ExonHit, meanwhile, is generating data on alternative splice isoforms using its DATAS (Differential Analysis of Transcripts with Alternative Splicing) platform. Researchers often overlook the biological significance of alternative splicing, said Richard Einstein, VP of research at ExonHit, preferring to focus on the expression levels of genes associated with a disease rather than the isoforms that may also play a role. Einstein said that ExonHit currently has a compound in Phase II clinical trials for ALS that targets a splice isoform of PDE.
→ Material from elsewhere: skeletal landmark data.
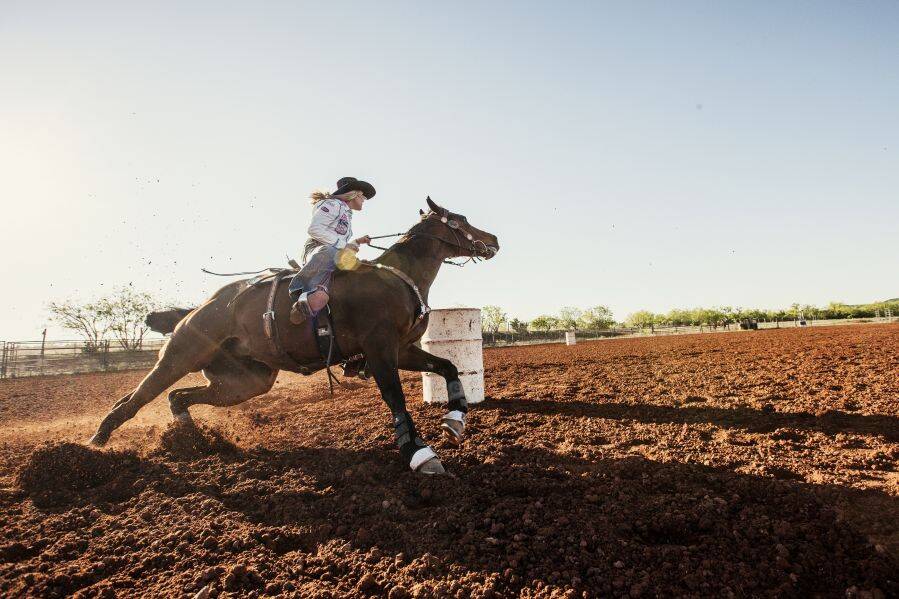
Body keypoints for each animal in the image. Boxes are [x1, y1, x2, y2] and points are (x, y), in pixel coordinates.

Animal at [89, 199, 500, 476]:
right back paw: (94, 446)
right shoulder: (380, 349)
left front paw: (455, 422)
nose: (493, 239)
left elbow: (448, 367)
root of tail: (198, 307)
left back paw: (190, 438)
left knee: (178, 397)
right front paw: (419, 453)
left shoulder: (403, 350)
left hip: (245, 381)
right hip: (180, 355)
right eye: (460, 220)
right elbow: (396, 398)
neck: (397, 278)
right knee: (134, 400)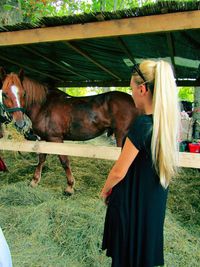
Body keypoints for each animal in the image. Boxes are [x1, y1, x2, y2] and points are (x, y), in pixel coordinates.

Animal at [0, 68, 140, 195]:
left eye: (23, 93)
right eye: (4, 94)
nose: (20, 123)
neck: (44, 106)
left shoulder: (56, 139)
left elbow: (64, 161)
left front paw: (69, 187)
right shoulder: (45, 139)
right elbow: (41, 159)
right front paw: (34, 181)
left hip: (122, 136)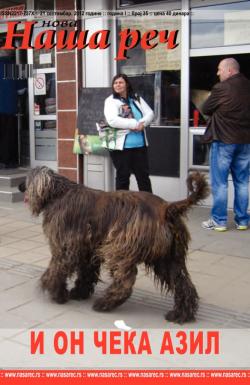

Those who want to follow ExonHit’s example may not have very long to wait for more data on splice variants to become available. Affymetrix is developing an “all-exon” array, with one probe set per exon, to discover all variations of alternatively spliced genes, said Melissa Cline, a senior scientist with the company. Cline said the first prototype for the all-exon chip, which contains data derived from 266,000 transcripts and more than one million exons, is “just out of manufacturing” and should be commercially available by early 2005. In the meantime, she said, Affy plans to run “a battery of human tissues” on the array, and will release the alternative splicing expression data publicly “to get people excited about other questions they can ask” once the chip is available.
Cline said that Affy is also developing “tiling arrays” that can span entire chromosomes to generate data for the ENCODE project. Commercial versions of those arrays are “in the early stages of release,” she said.